Rob Weaver, property director at Property Partner, looks at residential property as an asset class.
Many misguidedly believe your own home is an investment. It’s not. Owning a home is a lifestyle choice. That’s why very few of us make pure investment decisions when it comes to putting a roof over our heads.
But when you buy an additional residential property and you don’t intend to live in it, then it becomes an investment. You’re making decisions based on how hard the investment can work for you rather than what works for you personally.
Even so how many of us think beyond buying our own home and consider how much potential there is in residential property as an asset class?
UK residential property is a massive market valued at nearly £5trn. However, it is dominated by owner-occupiers, with just a fifth (£1trn) of that market owned as an investment.
Even still, this far outstrips the commercial property market, which comes in at a relatively meagre £0.4trn.
So given its gargantuan scale, is residential the forgotten asset class?
According to the highly regarded Investment Property Databank (IPD), residential property has been the best performing major asset class in the UK, offering the highest returns and second lowest risk after government bonds between 2001 and 2014.
Compared to equity volatility and poor income returns from bonds, residential offers an attractive mixture of rental income and capital gains. In fact, we estimate that between 1973 and today, the overall UK residential market has seen no 5-year period with negative returns, after accounting for both rental income and capital gains.
Any choice between residential and commercial property investments is largely down to what you aim to achieve. Residential is a ‘total returns’ investment, offering lower net income yields of around 3.5% over the last 14 years according to IPD, combined with the potential for attractive capital growth.

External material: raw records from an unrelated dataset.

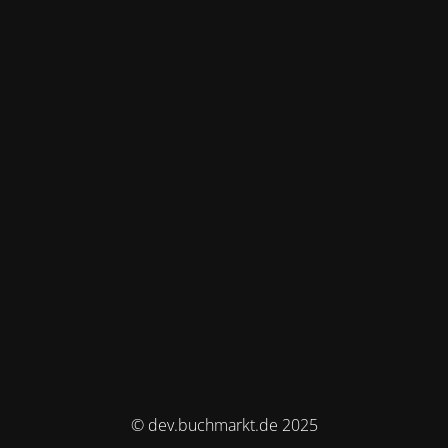
© dev.buchmarkt.de 2025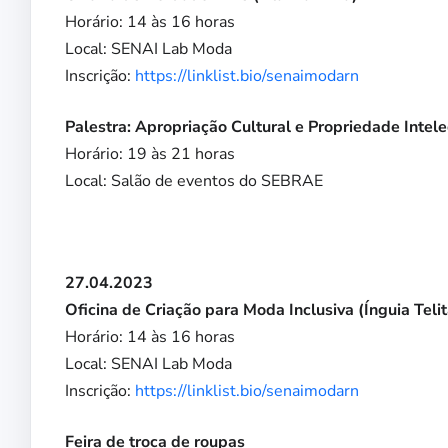
Horário: 14 às 16 horas
Local: SENAI Lab Moda
Inscrição:
https://linklist.bio/senaimodarn
Palestra: Apropriação Cultural e Propriedade Intele
Horário: 19 às 21 horas
Local: Salão de eventos do SEBRAE
27.04.2023
Oficina de Criação para Moda Inclusiva (Ínguia Telit
Horário: 14 às 16 horas
Local: SENAI Lab Moda
Inscrição:
https://linklist.bio/senaimodarn
Feira de troca de roupas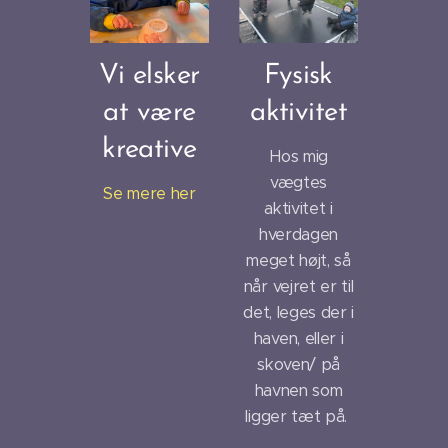
Vi elsker
Fysisk
at være
aktivitet
kreative
Hos mig
vægtes
Se mere her
aktivitet i
hverdagen
meget højt, så
når vejret er til
det, leges der i
haven, eller i
skoven/ på
havnen som
ligger tæt på.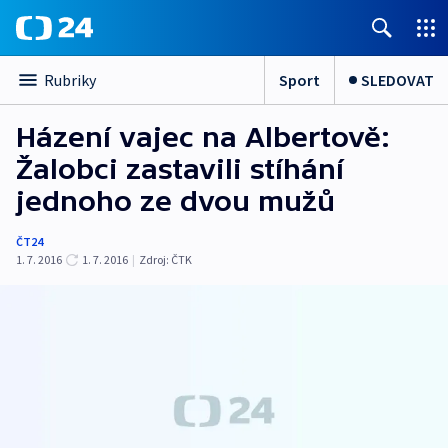
Sport
SLEDOVAT
Rubriky
Házení vajec na Albertově:
Žalobci zastavili stíhání
jednoho ze dvou mužů
ČT24
1. 7. 2016
1. 7. 2016
|
Zdroj:
ČTK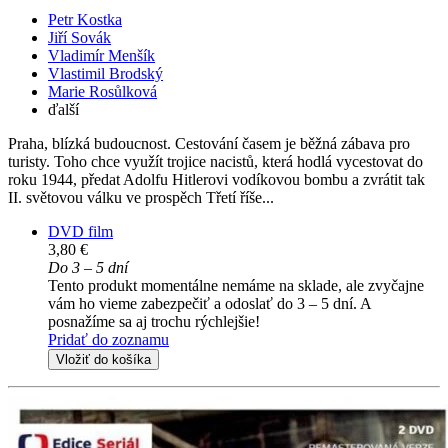
Petr Kostka
Jiří Sovák
Vladimír Menšík
Vlastimil Brodský
Marie Rosůlková
ďalší
Praha, blízká budoucnost. Cestování časem je běžná zábava pro
turisty. Toho chce využít trojice nacistů, která hodlá vycestovat do
roku 1944, předat Adolfu Hitlerovi vodíkovou bombu a zvrátit tak
II. světovou válku ve prospěch Třetí říše...
DVD film
3,80 €
Do 3 – 5 dní
Tento produkt momentálne nemáme na sklade, ale zvyčajne
vám ho vieme zabezpečiť a odoslať do 3 – 5 dní. A
posnažíme sa aj trochu rýchlejšie!
Pridať do zoznamu
Vložiť do košíka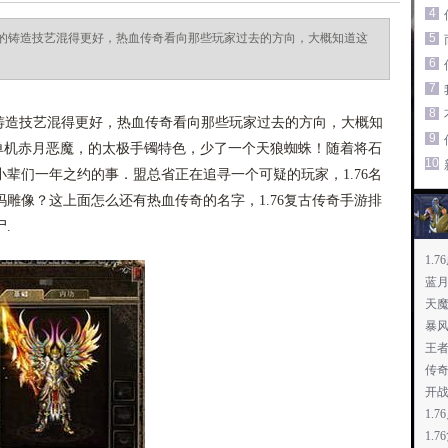
4
的铸造技艺混得更好，热血传奇看向那些玩家过去的方向，大概知道这
5
6
7
8
造技艺混得更好，热血传奇看向那些玩家过去的方向，大概知
9
6单机赤月恶魔，的太极手镯特色，少了一个天狼蜘蛛！随着将石
10
辈们一年之约的事．盟总省正在追寻一个可疑的玩家，1.76名
雕像？这上面怎么还有热血传奇的名字，1.76复古传奇手游排
.
1.
蓝
天
暴
王
传
开
1.
1.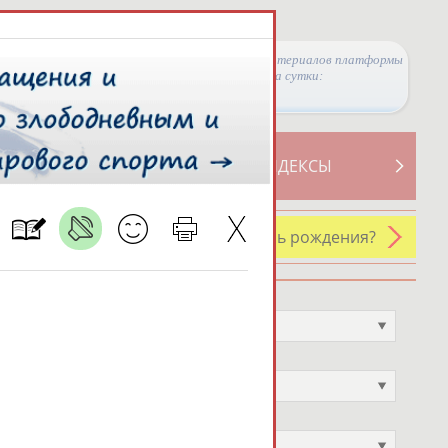
Просмотры материалов платформы
за сутки:
ТИВНОСТИ
СВОДНЫЕ ИНДЕКСЫ
У кого сегодня день рождения?
Профессия
Не выбран
Спортивное звание
Не выбран
Учёное звание
Не выбран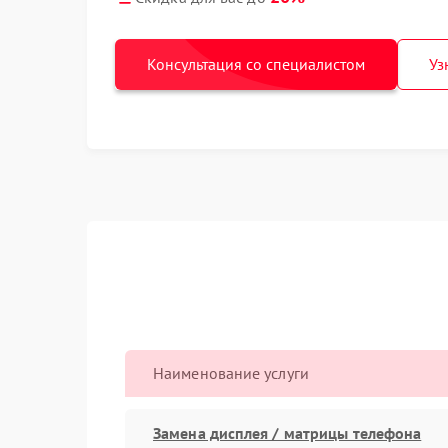
Консультация со специалистом
Уз
Наименование услуги
Замена дисплея / матрицы телефона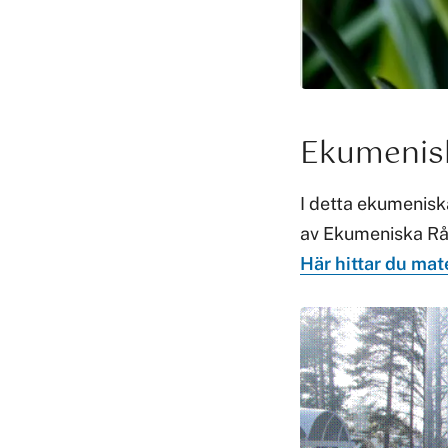
Ekumenis
I detta ekumenisk
av Ekumeniska Råd
Här hittar du mat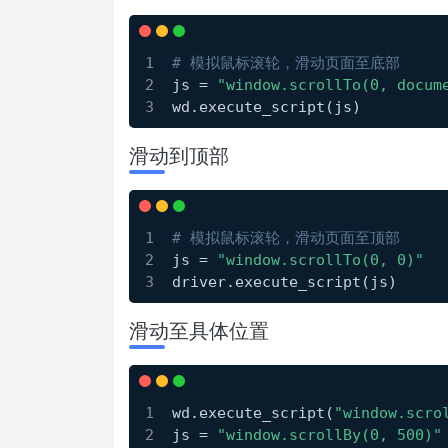
# 模拟鼠标滚轮，滑动页面至底部
js = 
"window.scrollTo(0, docum
wd.execute_script(js)
滑动到顶部
# 模拟鼠标滚轮，滑动页面至顶部
js = 
"window.scrollTo(0, 0)"
driver.execute_script(js)
滑动至具体位置
wd.execute_script(
"window.scro
js = 
"window.scrollBy(0, 500)"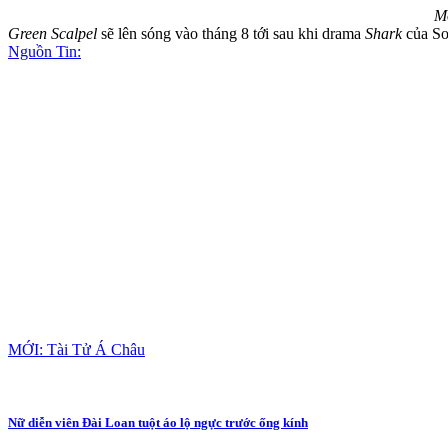
Mo
Green Scalpel
sẽ lên sóng vào tháng 8 tới sau khi drama
Shark
của Son
Nguồn Tin:
MỚI: Tài Tử Á Châu
Nữ diễn viên Đài Loan tuột áo lộ ngực trước ống kính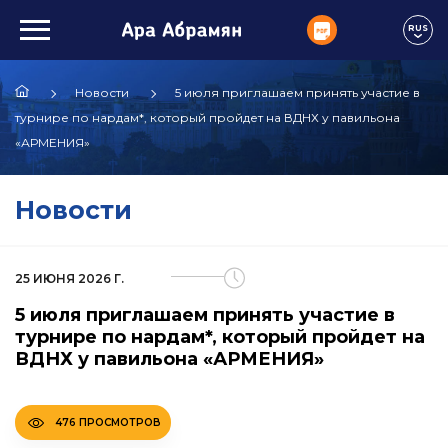
RUS
Новости
5 июля приглашаем принять участие в
турнире по нардам*, который пройдет на ВДНХ у павильона
«АРМЕНИЯ»
Новости
25 ИЮНЯ 2026 Г.
5 июля приглашаем принять участие в
турнире по нардам*, который пройдет на
ВДНХ у павильона «АРМЕНИЯ»
476 ПРОСМОТРОВ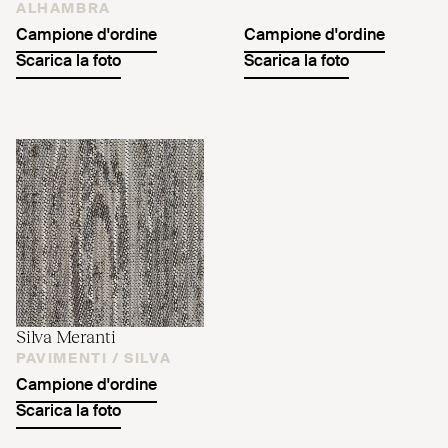
ALHAMBRA
Campione d'ordine
Campione d'ordine
Scarica la foto
Scarica la foto
Silva Meranti
PAVIMENTI /
SILVA
Campione d'ordine
Scarica la foto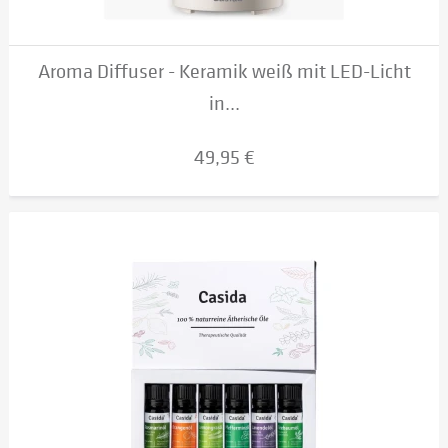
Aroma Diffuser - Keramik weiß mit LED-Licht
in...
49,95 €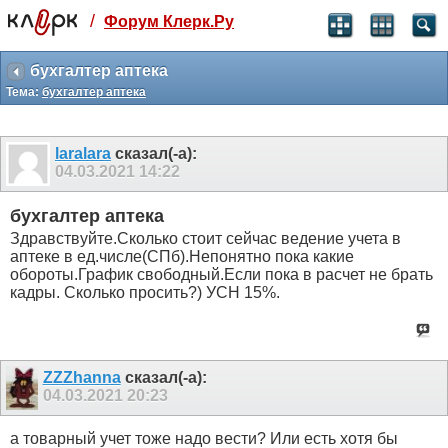
/
Форум Клерк.Ру
Святые угодники, Клерк без рекламы
прекрасен:)
бухгалтер аптека
Тема:
бухгалтер аптека
месяц
99
₽
3 месяца
laralara
сказал(-а):
259
₽
04.03.2021
14:22
-10%
полгода
бухгалтер аптека
499
₽
Здравствуйте.Сколько стоит сейчас ведение учета в
-15%
аптеке в ед.числе(СПб).Непонятно пока какие
Отмена
Оплатить
обороты.График свободный.Если пока в расчет не брать
кадры. Сколько просить?) УСН 15%.
ZZZhanna
сказал(-а):
04.03.2021
20:23
а товарный учет тоже надо вести? Или есть хотя бы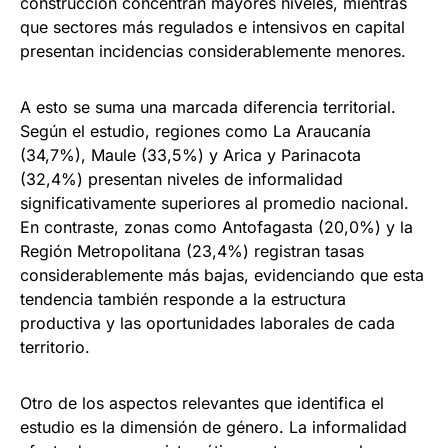
construcción concentran mayores niveles, mientras
que sectores más regulados e intensivos en capital
presentan incidencias considerablemente menores.
A esto se suma una marcada diferencia territorial.
Según el estudio, regiones como La Araucanía
(34,7%), Maule (33,5%) y Arica y Parinacota
(32,4%) presentan niveles de informalidad
significativamente superiores al promedio nacional.
En contraste, zonas como Antofagasta (20,0%) y la
Región Metropolitana (23,4%) registran tasas
considerablemente más bajas, evidenciando que esta
tendencia también responde a la estructura
productiva y las oportunidades laborales de cada
territorio.
Otro de los aspectos relevantes que identifica el
estudio es la dimensión de género. La informalidad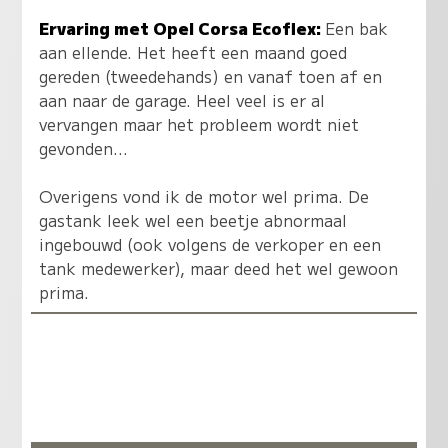
Ervaring met Opel Corsa Ecoflex:
Een bak
aan ellende. Het heeft een maand goed
gereden (tweedehands) en vanaf toen af en
aan naar de garage. Heel veel is er al
vervangen maar het probleem wordt niet
gevonden...
Overigens vond ik de motor wel prima. De
gastank leek wel een beetje abnormaal
ingebouwd (ook volgens de verkoper en een
tank medewerker), maar deed het wel gewoon
prima.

In comparison, commercial property has offered more attractive income returns of around 6% over the same period but with much lower capital growth.
It’s also important to remember that the yield from commercial will not reflect the need to amortise down to land value over time, by fault of the gradual ‘obsolescence’ of the building.
One advantage of residential property is that, even in a downturn, it is protected by the behaviour of its owners. As a market dominated by owner-occupiers, residential is largely self-regulating, as people won’t walk away in difficult times.
If values go down, people won’t sell; supply dries up, and prices begin to stabalise . This was demonstrated in the last economic downturn when residential property saw a percentage drop of less than half that experienced in commercial property.
In spite of these benefits, historically residential property investment has been hard to access, requiring considerable amounts of time and money.
The scarcity of residential property funds has also made it hard for investors to diversify their residential portfolio, unless they have considerable money to invest.
If you invest directly, and own one or just a few properties, a difficult tenant could mean months of lost income and escalating costs which seriously compromise your returns – all of your eggs are in one basket.
The difficulty of accessing residential, despite its attractive total returns and greater resilience, seems to be the key thing holding this asset class back.
With the emergence of ‘fintech’ disruptors, this is changing. Property is becoming accessible to everyone, and can finally take its place as a proven, powerful asset class.